▶ _What to work on_
Your answer is the lines below, exactly, from the one that contains "M 94,1297 L 113,1324 L 68,1356 L 49,1329 Z" through the one that contains "M 21,1125 L 298,1508", both included.

▶ _Data to process_
****************
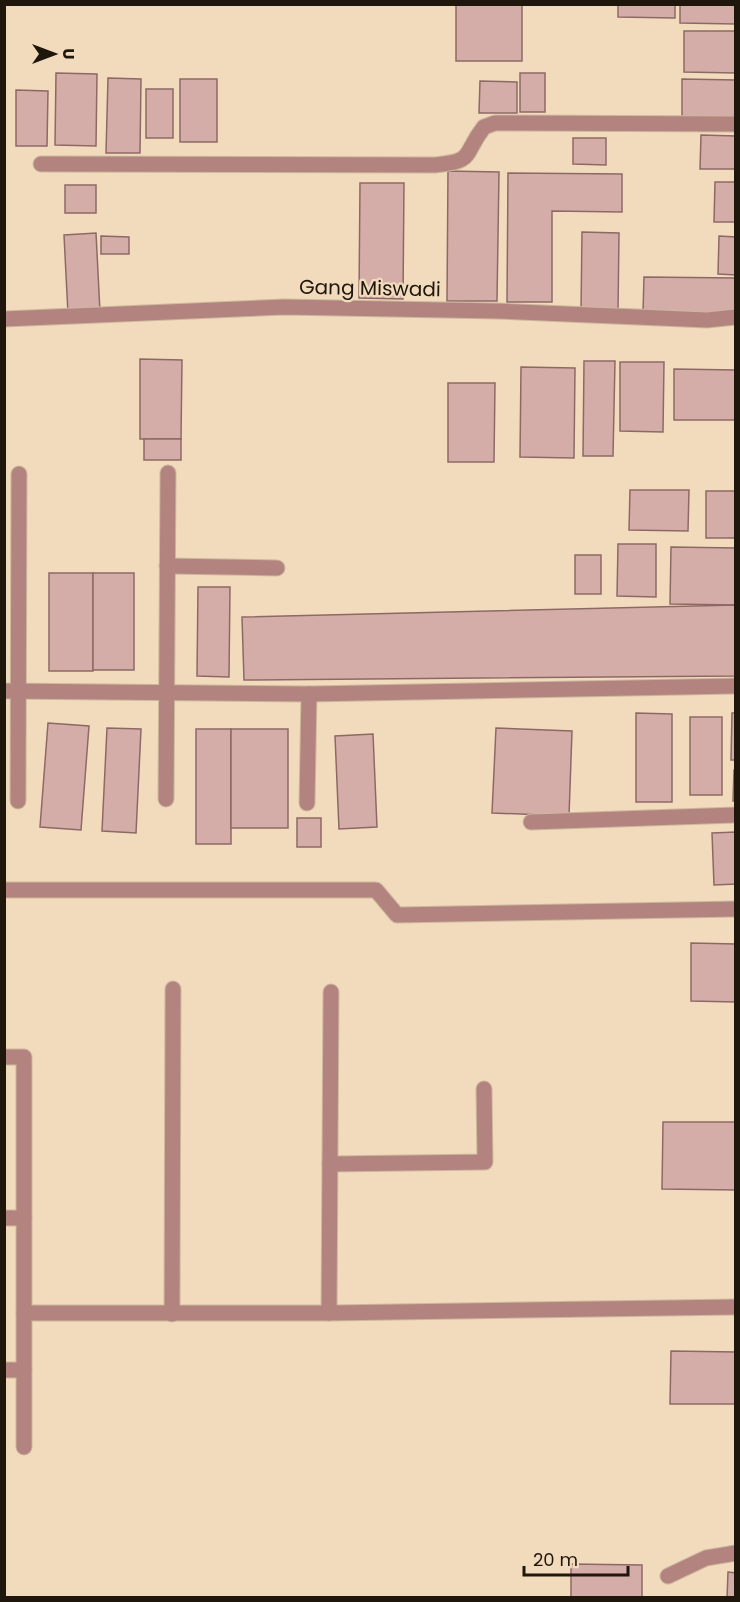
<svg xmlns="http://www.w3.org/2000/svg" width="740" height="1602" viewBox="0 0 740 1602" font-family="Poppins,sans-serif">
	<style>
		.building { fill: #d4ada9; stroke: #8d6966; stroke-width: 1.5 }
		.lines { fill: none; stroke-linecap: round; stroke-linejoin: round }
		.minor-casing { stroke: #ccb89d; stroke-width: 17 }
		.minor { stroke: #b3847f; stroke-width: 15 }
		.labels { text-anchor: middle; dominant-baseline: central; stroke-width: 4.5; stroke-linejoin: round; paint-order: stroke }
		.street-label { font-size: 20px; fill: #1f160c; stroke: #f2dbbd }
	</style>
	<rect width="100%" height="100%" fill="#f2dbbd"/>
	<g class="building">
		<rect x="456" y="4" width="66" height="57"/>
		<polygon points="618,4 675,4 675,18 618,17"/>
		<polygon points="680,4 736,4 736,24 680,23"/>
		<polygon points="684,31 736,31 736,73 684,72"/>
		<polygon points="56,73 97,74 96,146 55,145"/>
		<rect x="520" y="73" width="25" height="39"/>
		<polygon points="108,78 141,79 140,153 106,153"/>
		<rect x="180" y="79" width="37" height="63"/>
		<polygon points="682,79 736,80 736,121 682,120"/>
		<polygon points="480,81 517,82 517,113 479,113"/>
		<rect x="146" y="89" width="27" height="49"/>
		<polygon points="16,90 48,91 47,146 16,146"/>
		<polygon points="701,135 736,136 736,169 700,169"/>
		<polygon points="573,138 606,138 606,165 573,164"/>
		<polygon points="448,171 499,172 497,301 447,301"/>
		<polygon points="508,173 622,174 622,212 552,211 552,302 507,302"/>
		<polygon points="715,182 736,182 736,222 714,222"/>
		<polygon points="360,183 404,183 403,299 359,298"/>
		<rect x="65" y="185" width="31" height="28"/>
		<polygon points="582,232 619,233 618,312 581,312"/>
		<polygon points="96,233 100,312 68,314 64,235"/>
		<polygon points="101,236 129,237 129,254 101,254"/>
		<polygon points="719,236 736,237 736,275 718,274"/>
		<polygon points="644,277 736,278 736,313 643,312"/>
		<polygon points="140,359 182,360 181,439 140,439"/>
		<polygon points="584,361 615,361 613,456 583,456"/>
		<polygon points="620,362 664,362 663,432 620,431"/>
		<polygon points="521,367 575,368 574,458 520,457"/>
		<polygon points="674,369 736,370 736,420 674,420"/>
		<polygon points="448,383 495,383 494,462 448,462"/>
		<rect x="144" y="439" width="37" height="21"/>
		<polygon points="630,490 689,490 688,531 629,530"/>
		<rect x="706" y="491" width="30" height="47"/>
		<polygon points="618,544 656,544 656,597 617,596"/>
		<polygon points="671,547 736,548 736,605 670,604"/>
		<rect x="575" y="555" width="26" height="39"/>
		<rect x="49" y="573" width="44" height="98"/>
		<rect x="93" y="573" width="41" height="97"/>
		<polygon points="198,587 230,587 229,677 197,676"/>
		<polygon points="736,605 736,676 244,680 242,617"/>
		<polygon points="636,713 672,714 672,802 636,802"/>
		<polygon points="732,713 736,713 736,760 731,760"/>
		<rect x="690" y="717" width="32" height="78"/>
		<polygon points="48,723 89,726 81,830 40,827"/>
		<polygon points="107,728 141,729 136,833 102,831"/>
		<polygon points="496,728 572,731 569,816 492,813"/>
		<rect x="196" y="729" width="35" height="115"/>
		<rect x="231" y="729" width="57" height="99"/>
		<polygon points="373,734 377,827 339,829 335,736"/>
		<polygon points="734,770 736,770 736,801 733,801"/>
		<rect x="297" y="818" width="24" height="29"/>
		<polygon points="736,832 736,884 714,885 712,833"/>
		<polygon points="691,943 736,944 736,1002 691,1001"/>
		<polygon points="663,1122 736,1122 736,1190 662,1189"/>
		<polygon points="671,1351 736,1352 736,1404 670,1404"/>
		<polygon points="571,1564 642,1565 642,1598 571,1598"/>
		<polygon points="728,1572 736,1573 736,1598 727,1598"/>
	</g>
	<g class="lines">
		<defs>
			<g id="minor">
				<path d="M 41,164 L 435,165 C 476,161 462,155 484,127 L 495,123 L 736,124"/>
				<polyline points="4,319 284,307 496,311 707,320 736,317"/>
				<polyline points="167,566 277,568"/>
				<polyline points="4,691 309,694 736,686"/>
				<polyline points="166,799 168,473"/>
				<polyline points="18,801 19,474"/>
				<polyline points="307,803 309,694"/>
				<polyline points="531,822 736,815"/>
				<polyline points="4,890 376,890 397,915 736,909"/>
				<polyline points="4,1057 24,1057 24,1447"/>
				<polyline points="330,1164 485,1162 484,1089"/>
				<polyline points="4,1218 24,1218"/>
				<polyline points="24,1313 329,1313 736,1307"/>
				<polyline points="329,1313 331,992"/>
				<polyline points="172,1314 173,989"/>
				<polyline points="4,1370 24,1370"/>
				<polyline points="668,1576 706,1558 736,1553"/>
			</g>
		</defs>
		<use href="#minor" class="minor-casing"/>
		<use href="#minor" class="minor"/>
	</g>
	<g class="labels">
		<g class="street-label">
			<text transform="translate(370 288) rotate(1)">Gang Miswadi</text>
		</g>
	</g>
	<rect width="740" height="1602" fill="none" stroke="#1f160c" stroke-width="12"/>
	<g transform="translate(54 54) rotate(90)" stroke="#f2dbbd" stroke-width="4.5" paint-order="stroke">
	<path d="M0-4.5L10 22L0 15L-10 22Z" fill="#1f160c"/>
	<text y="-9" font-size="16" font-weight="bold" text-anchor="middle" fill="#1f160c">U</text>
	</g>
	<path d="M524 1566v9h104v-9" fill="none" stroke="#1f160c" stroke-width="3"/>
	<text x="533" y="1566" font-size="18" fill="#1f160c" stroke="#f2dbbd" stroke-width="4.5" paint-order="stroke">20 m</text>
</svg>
****************
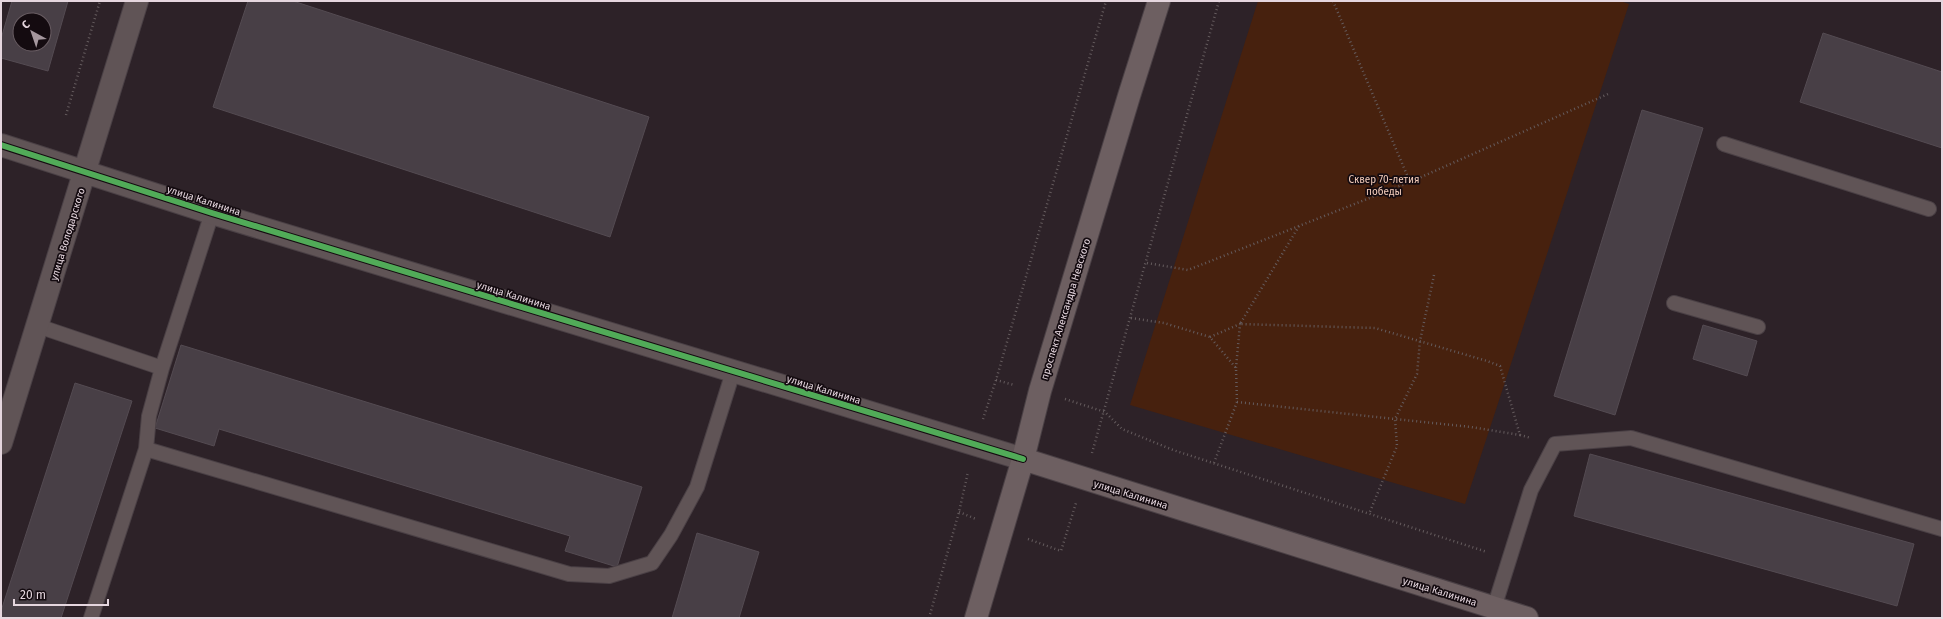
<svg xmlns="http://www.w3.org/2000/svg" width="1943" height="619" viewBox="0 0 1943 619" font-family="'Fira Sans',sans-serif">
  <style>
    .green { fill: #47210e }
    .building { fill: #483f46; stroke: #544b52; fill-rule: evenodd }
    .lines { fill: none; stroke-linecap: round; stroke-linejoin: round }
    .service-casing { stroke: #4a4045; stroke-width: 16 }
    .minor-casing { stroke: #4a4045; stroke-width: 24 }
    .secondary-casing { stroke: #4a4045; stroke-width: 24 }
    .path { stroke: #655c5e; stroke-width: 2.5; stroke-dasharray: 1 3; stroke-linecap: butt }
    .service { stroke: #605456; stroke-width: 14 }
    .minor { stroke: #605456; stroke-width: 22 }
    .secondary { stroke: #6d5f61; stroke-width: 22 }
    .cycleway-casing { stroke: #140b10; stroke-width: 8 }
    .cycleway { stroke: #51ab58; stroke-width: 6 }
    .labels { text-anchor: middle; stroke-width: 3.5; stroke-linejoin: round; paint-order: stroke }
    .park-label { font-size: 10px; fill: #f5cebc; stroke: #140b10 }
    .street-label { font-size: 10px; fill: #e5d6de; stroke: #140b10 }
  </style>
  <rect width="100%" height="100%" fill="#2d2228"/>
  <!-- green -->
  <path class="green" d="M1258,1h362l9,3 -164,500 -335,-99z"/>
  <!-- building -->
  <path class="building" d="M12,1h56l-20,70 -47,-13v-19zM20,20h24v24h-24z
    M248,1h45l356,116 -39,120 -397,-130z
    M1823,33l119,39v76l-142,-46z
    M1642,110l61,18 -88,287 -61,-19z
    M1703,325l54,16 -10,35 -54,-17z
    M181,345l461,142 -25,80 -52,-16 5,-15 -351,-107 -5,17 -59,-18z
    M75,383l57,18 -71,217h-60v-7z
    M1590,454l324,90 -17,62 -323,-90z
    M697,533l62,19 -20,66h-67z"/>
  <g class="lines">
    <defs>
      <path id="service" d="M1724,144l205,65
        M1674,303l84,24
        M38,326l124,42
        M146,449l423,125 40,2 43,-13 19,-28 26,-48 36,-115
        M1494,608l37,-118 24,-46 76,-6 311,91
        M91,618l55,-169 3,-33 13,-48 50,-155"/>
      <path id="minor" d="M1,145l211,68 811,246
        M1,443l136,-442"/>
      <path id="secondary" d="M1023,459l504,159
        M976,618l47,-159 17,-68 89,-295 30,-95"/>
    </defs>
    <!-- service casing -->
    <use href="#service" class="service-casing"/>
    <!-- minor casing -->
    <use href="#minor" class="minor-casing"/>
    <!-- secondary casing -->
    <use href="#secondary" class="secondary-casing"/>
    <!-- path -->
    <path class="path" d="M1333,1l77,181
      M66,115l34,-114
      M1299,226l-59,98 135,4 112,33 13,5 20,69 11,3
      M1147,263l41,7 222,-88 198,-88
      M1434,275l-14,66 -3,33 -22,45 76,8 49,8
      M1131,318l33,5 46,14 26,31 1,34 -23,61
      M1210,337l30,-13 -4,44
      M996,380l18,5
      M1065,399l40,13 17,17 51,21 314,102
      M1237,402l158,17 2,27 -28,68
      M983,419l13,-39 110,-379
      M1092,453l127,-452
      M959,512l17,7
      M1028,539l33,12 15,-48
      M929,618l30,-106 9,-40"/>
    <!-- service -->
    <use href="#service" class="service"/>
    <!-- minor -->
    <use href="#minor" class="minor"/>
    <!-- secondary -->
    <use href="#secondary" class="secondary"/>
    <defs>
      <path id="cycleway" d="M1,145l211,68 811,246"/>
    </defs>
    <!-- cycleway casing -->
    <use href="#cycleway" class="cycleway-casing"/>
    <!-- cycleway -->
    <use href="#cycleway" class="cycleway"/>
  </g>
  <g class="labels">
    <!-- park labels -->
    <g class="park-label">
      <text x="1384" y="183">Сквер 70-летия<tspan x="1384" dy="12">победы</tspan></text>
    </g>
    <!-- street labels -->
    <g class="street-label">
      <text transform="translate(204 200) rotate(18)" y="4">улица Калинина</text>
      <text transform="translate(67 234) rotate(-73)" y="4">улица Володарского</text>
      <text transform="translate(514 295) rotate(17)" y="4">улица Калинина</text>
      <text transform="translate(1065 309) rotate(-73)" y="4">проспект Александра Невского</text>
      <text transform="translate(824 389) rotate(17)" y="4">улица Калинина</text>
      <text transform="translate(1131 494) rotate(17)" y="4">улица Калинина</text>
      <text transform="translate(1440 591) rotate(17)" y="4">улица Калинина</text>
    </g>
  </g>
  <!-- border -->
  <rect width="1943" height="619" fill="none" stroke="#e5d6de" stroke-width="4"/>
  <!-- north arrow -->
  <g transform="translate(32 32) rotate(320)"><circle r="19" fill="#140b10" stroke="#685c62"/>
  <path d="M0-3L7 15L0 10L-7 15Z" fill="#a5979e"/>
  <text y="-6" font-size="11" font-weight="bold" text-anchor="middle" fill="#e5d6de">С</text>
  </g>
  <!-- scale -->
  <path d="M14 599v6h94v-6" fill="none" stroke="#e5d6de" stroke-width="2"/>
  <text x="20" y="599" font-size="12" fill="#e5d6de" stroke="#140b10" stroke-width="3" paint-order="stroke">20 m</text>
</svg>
****************
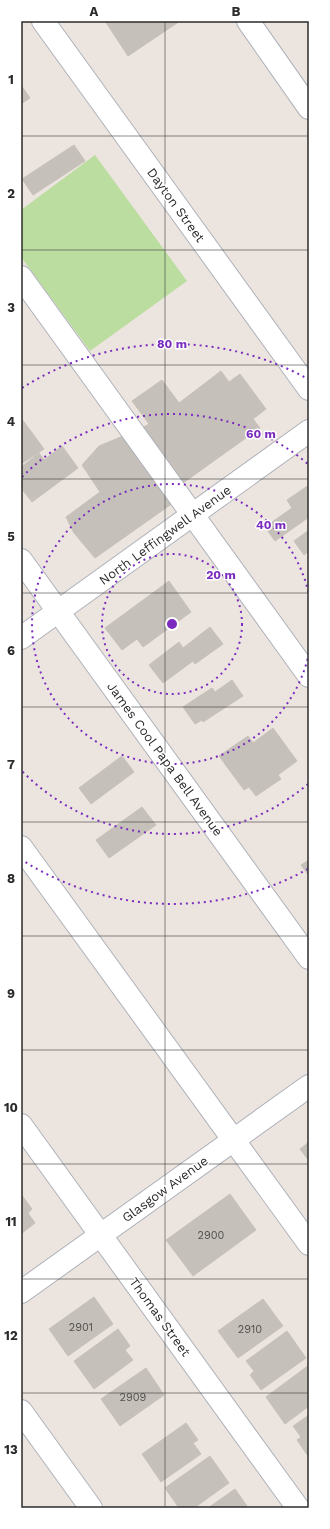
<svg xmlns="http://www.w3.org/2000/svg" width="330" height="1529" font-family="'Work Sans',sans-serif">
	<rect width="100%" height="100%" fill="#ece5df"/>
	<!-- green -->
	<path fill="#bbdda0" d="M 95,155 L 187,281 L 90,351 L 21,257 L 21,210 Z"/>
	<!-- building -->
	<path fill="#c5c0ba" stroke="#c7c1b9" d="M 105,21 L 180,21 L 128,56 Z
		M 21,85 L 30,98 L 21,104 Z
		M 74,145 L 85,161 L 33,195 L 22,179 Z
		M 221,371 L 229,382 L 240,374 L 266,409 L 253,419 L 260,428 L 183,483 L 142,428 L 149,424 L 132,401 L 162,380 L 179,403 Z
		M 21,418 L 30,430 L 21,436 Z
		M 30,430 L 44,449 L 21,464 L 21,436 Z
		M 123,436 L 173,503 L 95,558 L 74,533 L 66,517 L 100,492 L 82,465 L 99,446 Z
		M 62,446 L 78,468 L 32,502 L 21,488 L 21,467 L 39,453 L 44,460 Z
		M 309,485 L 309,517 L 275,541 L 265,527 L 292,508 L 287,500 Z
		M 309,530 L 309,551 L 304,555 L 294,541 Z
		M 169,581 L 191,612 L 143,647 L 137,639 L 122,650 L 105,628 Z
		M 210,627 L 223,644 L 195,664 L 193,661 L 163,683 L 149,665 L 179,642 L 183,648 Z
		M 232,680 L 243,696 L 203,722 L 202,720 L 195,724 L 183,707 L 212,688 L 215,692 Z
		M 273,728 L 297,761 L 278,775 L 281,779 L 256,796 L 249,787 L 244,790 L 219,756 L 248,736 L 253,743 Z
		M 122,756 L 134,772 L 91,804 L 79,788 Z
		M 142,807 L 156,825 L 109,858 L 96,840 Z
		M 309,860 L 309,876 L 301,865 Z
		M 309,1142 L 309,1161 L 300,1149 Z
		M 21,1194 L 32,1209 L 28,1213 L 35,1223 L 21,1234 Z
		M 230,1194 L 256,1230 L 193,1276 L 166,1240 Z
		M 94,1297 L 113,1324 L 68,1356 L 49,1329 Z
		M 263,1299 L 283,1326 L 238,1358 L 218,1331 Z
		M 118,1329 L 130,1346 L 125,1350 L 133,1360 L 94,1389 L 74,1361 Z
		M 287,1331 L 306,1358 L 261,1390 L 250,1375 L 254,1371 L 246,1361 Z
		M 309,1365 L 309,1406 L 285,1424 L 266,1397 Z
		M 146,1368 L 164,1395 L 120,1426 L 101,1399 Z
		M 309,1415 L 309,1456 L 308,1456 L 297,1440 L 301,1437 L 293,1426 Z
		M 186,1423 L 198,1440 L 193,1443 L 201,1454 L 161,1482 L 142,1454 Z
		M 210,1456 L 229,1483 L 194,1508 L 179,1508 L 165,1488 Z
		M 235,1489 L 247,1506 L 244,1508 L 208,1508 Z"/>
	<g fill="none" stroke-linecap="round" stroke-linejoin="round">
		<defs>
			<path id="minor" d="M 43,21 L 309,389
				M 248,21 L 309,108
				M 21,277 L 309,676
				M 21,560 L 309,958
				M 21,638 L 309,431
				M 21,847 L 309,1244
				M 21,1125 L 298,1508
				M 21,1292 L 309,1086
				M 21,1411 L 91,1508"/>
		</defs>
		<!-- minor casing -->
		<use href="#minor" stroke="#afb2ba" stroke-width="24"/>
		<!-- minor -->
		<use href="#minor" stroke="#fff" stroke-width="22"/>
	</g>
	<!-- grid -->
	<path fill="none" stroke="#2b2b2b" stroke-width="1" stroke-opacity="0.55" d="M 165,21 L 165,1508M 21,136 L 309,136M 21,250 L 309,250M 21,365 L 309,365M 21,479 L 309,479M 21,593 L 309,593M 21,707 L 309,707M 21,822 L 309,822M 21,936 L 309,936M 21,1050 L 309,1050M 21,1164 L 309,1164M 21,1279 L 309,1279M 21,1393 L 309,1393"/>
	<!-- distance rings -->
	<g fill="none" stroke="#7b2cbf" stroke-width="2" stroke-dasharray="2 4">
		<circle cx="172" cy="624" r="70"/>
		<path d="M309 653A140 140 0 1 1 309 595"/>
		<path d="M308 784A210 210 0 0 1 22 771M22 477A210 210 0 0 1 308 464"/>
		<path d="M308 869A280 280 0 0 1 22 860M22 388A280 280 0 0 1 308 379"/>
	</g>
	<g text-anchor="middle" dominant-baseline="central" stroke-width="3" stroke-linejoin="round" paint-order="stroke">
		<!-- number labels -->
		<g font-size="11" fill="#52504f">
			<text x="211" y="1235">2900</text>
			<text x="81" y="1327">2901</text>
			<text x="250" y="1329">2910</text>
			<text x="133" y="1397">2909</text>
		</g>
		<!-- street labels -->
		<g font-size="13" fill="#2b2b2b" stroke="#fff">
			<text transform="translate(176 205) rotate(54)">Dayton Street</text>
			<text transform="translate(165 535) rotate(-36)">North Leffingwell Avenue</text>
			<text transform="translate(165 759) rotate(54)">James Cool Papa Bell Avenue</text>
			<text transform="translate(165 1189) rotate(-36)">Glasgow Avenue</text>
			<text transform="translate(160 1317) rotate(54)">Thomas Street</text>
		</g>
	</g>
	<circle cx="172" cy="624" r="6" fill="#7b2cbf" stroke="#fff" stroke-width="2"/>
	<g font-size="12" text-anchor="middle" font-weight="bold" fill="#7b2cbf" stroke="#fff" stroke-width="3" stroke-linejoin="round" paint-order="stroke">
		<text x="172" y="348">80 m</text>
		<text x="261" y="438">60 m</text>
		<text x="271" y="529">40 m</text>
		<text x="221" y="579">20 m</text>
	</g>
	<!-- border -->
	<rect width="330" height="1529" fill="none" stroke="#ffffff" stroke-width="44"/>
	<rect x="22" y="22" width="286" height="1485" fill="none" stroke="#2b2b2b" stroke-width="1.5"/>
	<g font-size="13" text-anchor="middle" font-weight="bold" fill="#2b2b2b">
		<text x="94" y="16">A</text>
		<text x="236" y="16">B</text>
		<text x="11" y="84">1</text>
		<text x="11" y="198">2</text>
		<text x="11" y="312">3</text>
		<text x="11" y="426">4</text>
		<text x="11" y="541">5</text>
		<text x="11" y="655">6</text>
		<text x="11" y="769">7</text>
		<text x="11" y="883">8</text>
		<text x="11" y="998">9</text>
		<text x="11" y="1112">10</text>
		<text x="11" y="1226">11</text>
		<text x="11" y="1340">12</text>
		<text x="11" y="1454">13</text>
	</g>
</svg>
****************
▶ _Result below_
		M 94,1297 L 113,1324 L 68,1356 L 49,1329 Z
		M 263,1299 L 283,1326 L 238,1358 L 218,1331 Z
		M 118,1329 L 130,1346 L 125,1350 L 133,1360 L 94,1389 L 74,1361 Z
		M 287,1331 L 306,1358 L 261,1390 L 250,1375 L 254,1371 L 246,1361 Z
		M 309,1365 L 309,1406 L 285,1424 L 266,1397 Z
		M 146,1368 L 164,1395 L 120,1426 L 101,1399 Z
		M 309,1415 L 309,1456 L 308,1456 L 297,1440 L 301,1437 L 293,1426 Z
		M 186,1423 L 198,1440 L 193,1443 L 201,1454 L 161,1482 L 142,1454 Z
		M 210,1456 L 229,1483 L 194,1508 L 179,1508 L 165,1488 Z
		M 235,1489 L 247,1506 L 244,1508 L 208,1508 Z"/>
	<g fill="none" stroke-linecap="round" stroke-linejoin="round">
		<defs>
			<path id="minor" d="M 43,21 L 309,389
				M 248,21 L 309,108
				M 21,277 L 309,676
				M 21,560 L 309,958
				M 21,638 L 309,431
				M 21,847 L 309,1244
				M 21,1125 L 298,1508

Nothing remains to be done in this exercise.